#### DO THIS
Reproduce every line of text in the data below word for word, omitting the images.

□ □ □ □ □ □ □

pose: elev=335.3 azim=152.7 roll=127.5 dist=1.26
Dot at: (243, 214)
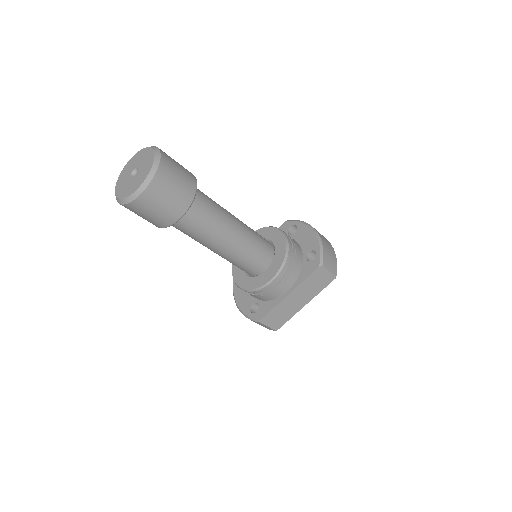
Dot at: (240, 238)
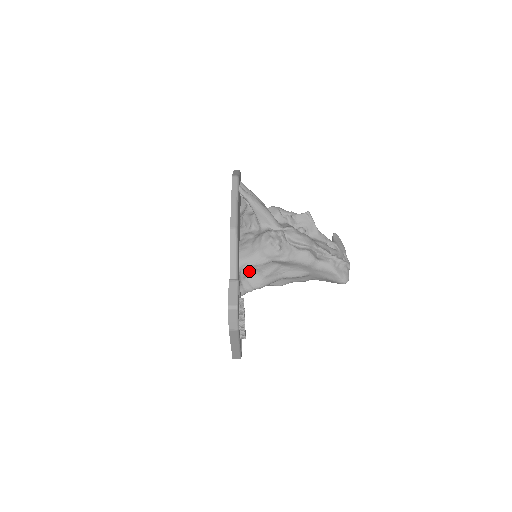
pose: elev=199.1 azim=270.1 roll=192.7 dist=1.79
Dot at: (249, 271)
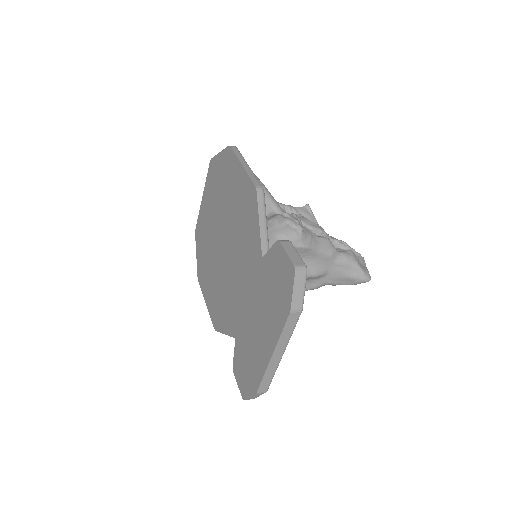
Dot at: occluded
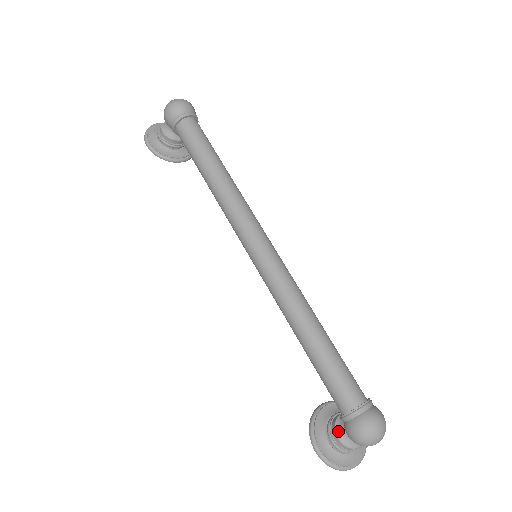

□ □ □ □ □ □ □

#### TASK RESULT
pose: elev=335.3 azim=152.7 roll=127.5 dist=1.26
Dot at: (243, 214)
Dot at: (240, 238)
pose: elev=199.1 azim=270.1 roll=192.7 dist=1.79
Dot at: (249, 271)
Dot at: occluded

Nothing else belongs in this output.